3. The printing press according to claim 1, wherein the cut-off control unit uses, as the mark registration portion, a specific portion in each of pictures on the web.

4. The printing press according to claim 1, wherein the cut-off control unit uses, as the mark registration portion, a spoiled-portion gap.

5. The printing press according to claim 1, wherein the cut-off control unit appropriately selects and uses, as the mark registration portion, a mark printed on non-picture portions that are continuously present along the web running direction, a specific portion in each picture on the web, or a spoiled-portion gap.

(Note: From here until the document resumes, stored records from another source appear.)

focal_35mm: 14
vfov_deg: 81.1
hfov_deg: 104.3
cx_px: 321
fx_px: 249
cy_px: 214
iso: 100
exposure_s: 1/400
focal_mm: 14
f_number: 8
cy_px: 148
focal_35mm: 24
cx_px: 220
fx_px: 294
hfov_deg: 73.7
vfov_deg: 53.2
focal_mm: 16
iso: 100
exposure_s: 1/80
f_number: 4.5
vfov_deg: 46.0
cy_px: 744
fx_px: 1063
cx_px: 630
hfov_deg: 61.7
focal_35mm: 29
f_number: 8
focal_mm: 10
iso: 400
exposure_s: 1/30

6. The printing press according to claim 1, wherein the cut-off control unit implements the rough-cutting control mode for new printing conditions.

7. A method for operating a printing press equipped with

cutting means for cutting a running printed web in a width direction at predetermined cutting timing;

a mark detector that is provided upstream of the cutting means in a web running direction and that detects cut marks on the web;

a compensator roller that is provided upstream of the mark detector in the web running direction and that changes the running-path length of the web by moving in position; and

a cut-off control unit having an exact-cutting control mode for adjusting the cutting position of the web by changing the position of the compensator roller on the basis of the cutting timing and the detection timing of the cut mark detected in a specified region having a predetermined relationship therewith,

wherein, if the cut-mark detection timing is not detected in the specified region having a predetermined relationship with the cutting timing, the cut-off control unit is configured such that, using a rough-cutting control mode, the mark detector detects a mark registration portion set for the entire surface of the web, and the position of the compensator roller is changed on the basis of a deviation between the detection timing of the mark registration portion and the cutting timing so that the mark detection timing falls within the specified region.

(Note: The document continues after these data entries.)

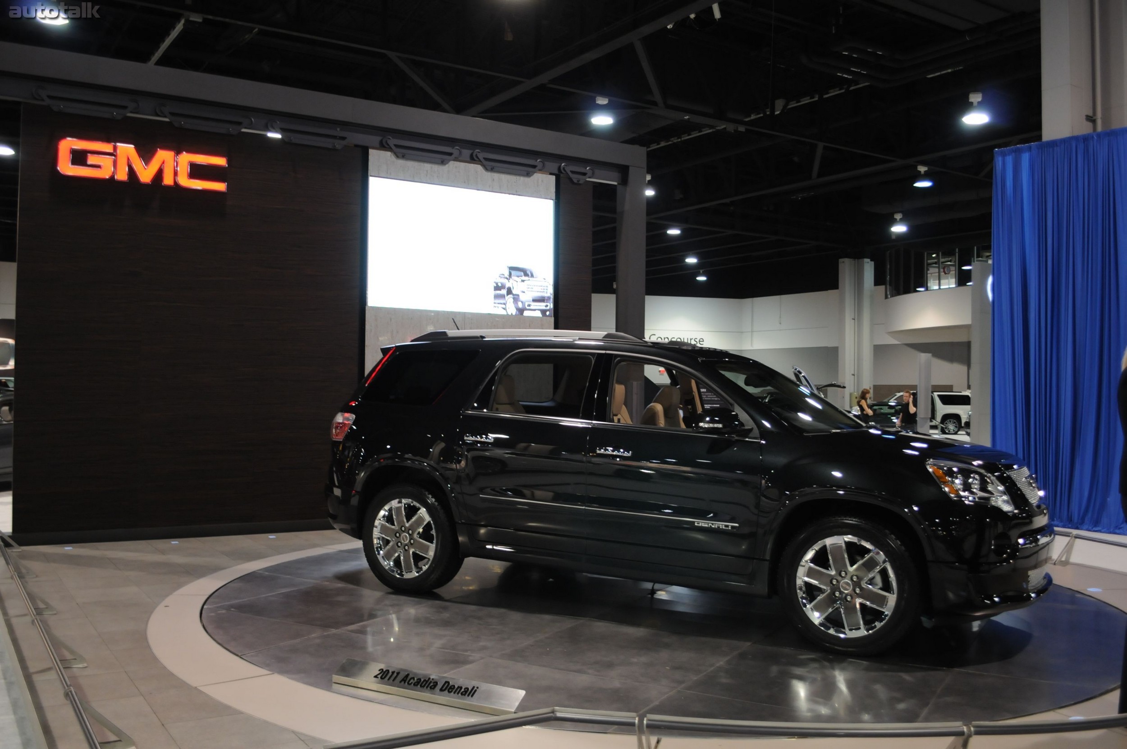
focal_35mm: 33
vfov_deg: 39.9
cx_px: 564
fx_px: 1032
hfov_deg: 57.3
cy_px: 374
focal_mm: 22
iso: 800
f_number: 3.8
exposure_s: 1/50
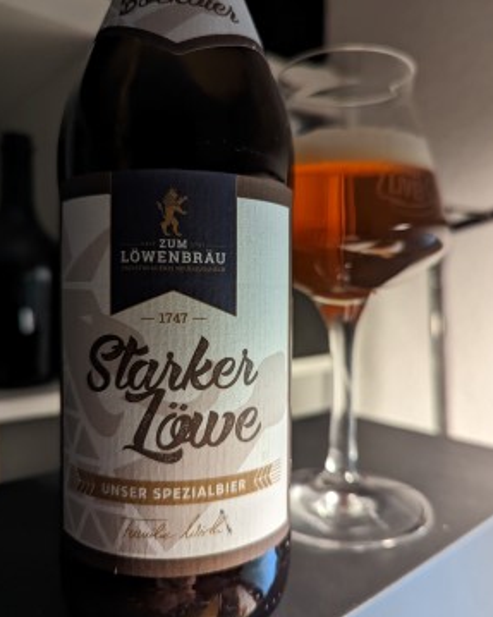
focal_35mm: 26
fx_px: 474
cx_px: 247
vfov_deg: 66.0
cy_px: 301
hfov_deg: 54.9
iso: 822
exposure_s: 1/76.2
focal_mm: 6.81
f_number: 1.85
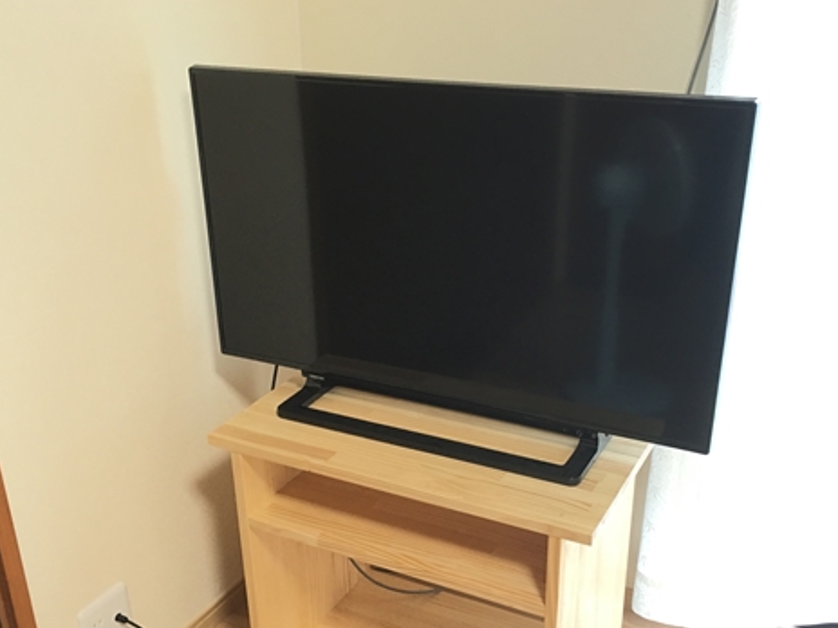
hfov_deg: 46.8
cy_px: 402
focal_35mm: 40
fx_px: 968
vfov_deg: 35.7
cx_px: 424
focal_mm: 4.15
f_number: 2.2
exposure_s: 1/15
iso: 50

8. A method for operating a printing press equipped with

cutting means for cutting a running printed web in a width direction at predetermined cutting timing;

a mark detector that is provided upstream of the cutting means in a web running direction and that detects cut marks on the web;

a compensator roller that is provided upstream of the mark detector in the web running direction and that changes the running-path length of the web by moving in position; and

a cut-off control unit having an exact-cutting control mode for adjusting the cutting position of the web by changing the position of the compensator roller on the basis of the cutting timing and the detection timing of the cut mark detected in a specified region having a predetermined relationship therewith,

wherein, under new printing conditions, the cut-off control unit is configured such that, using a rough-cutting control mode, the mark detector detects a mark registration portion set for the entire surface of the web, and the position of the compensator roller is changed on the basis of a deviation between the detection timing of the mark registration portion and the cutting timing so that the mark detection timing falls within the specified region.

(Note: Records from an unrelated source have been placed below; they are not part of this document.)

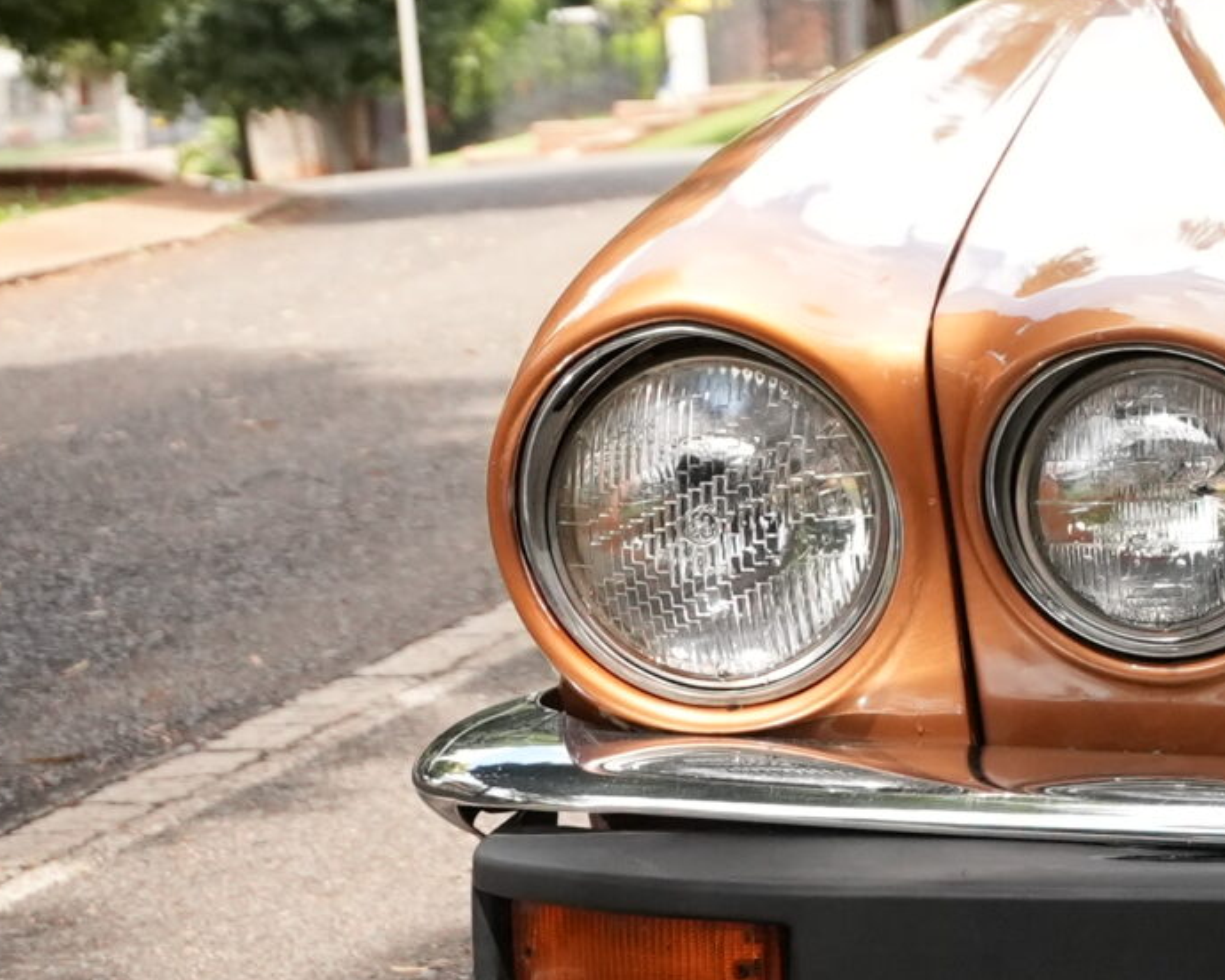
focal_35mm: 116
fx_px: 4207
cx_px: 2047
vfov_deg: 13.2
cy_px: 160
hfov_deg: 14.9
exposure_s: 1/8000
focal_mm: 33.3
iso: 4000
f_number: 4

9. The printing press according to claim 2, wherein the cut-off control unit implements the rough-cutting control mode for new printing conditions.

10. The printing press according to claim 3, wherein the cut-off control unit implements the rough-cutting control mode for new printing conditions.

11. The printing press according to claim 4, wherein the cut-off control unit implements the rough-cutting control mode for new printing conditions.

12. The printing press according to claim 5, wherein the cut-off control unit implements the rough-cutting control mode for new printing conditions.